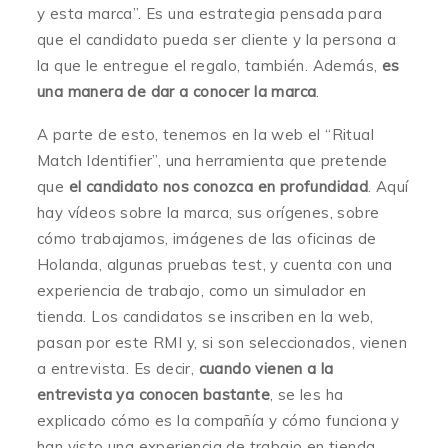
y esta marca”. Es una estrategia pensada para
que el candidato pueda ser cliente y la persona a
la que le entregue el regalo, también. Además,
es
una manera de dar a conocer la marca
.
A parte de esto, tenemos en la web el “Ritual
Match Identifier”, una herramienta que pretende
que
el candidato nos conozca en profundidad
. Aquí
hay vídeos sobre la marca, sus orígenes, sobre
cómo trabajamos, imágenes de las oficinas de
Holanda, algunas pruebas test, y cuenta con una
experiencia de trabajo, como un simulador en
tienda. Los candidatos se inscriben en la web,
pasan por este RMI y, si son seleccionados, vienen
a entrevista. Es decir,
cuando vienen a la
entrevista ya conocen bastante
, se les ha
explicado cómo es la compañía y cómo funciona y
han visto una experiencia de trabajo en tienda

════════

◆ **Exercise aim**:
Make a list of all lines in the data that contain "cómo".

◆ **Task answer**:
cómo trabajamos, imágenes de las oficinas de
explicado cómo es la compañía y cómo funciona y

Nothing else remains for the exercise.